Super infographie du CEA : https://www.cea.fr/multimedia/Documents/infographies/posters/defis-du-CEA-infograhie-phytoremediation.pdf

Persson, L., Carney Almroth, B. M., Collins, C. D., Cornell, S., de Wit, C. A., Diamond, M. L., … & Hauschild, M. Z. (2022). Outside the Safe Operating Space of the Planetary Boundary for Novel Entities. Environmental science & technology.

Hazrat Ali, Ezzat Khan, Muhammad Anwar Sajad, Phytoremediation of heavy metals—Concepts and applications, Chemosphere, Volume 91, Issue 7, 2013, Pages 869-881, ISSN 0045-6535, https://doi.org/10.1016/j.chemosphere.2013.01.075.

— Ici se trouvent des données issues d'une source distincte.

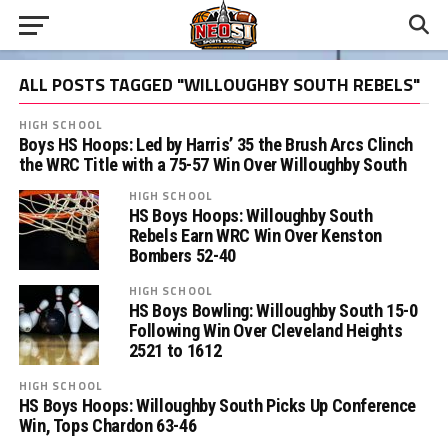
ALL POSTS TAGGED "WILLOUGHBY SOUTH REBELS"
HIGH SCHOOL
Boys HS Hoops: Led by Harris’ 35 the Brush Arcs Clinch
the WRC Title with a 75-57 Win Over Willoughby South
HIGH SCHOOL
HS Boys Hoops: Willoughby South
Rebels Earn WRC Win Over Kenston
Bombers 52-40
HIGH SCHOOL
HS Boys Bowling: Willoughby South 15-0
Following Win Over Cleveland Heights
2521 to 1612
HIGH SCHOOL
HS Boys Hoops: Willoughby South Picks Up Conference
Win, Tops Chardon 63-46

Laura Passatore, Simona Rossetti, Asha A. Juwarkar, Angelo Massacci, Phytoremediation and bioremediation of polychlorinated biphenyls (PCBs): State of knowledge and research perspectives, Journal of Hazardous Materials, Volume 278, 2014, Pages 189-202, ISSN 0304-3894,

Collins, C. D. (2007). Implementing phytoremediation of petroleum hydrocarbons. In Phytoremediation (pp. 99-108). Humana Press.https://doi.org/10.1016/j.jhazmat.2014.05.051.

Geisen, S., Wall, D. H., & van der Putten, W. H. (2019). Challenges and opportunities for soil biodiversity in the anthropocene. Current Biology29(19), R1036-R1044.